Previous reports revealed that, most PBL cases with IBD showed the duration of IBD over 10 years. However, the duration of the case Zanelli reported was only 7 months. The drug duration of this patient was one week of azathiopurine and 2 months of IFX. This case and our case have a short duration of IBD. This short duration may be influenced by the direct effect of immunosuppressive therapy which may have an influence on EBV, in addition to the sustained colonic inflammation as described above. A previous report reported that the risk of lymphoma is elevated by the duration of exposure to thiopurines [17]. The relationship between the development of PBL and the duration of immunosuppressive therapy is still unclear and this needs to be clarified in future.

About half of the PBL cases showed MYC overexpression, as detected in immunohistochemistry [4, 27]. The rearrangement of MYC has been suggested to be involved in the pathogenesis of PBL [30, 31]. To the best of our knowledge, this is the first report of MYC rearrangement in patients with PBL and IBD. In two studies, prognosis reports state that MYC rearrangement is associated with a worse outcome [4, 32].

Owing to its rarity, there is no standard strategy for the treatment of PBL. Additionally, no standard chemotherapy regimen has been established yet. Recently, several studies reported that bortezomib in combination with conventional chemotherapy showed a high response [33, 34]. There are reports showing that hematopoietic cell transplantation is effective, but the number of reported patients is small [35]. Good prognosis is reported to be positively associated with low IPI scores and achievement of complete response [27].

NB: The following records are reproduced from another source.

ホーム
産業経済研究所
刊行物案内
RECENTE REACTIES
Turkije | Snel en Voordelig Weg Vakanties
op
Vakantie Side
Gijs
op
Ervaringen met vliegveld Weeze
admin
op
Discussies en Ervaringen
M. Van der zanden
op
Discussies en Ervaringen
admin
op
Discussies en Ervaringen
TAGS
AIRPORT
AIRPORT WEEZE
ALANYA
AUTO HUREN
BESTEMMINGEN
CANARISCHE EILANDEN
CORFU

In IBD patients with cancer, the management of IBD therapy is not clear. In general, it is suggested that thiopurines and anti-TNF antagonists should be stopped until cancer therapy is completed [36]. It is also suggested that among patients with a history of malignancy that do not respond to 5-aminosalicylic acid and local corticosteroids, the use of anti-TNF antagonists and systemic corticosteroids should be considered [36]. There are no reports showing that ustekinumab increased the risk of malignancy in IBD [37]. We considered that biologics may have an influence on the progression of lymphoma and cessation of azathiopurine and ustekinumab administration along with continued prednisolone administration can control UC.

In conclusion, IBD patients with immunosuppressive therapy, especially thiopurines, have a higher potential for developing lymphoproliferative disorders than those without the therapy.

Clinicians should be aware of the risk of lymphoma, including PBL, which shows an aggressive course in IBD patients with immunosuppressive therapy, and they should regularly check for its onset.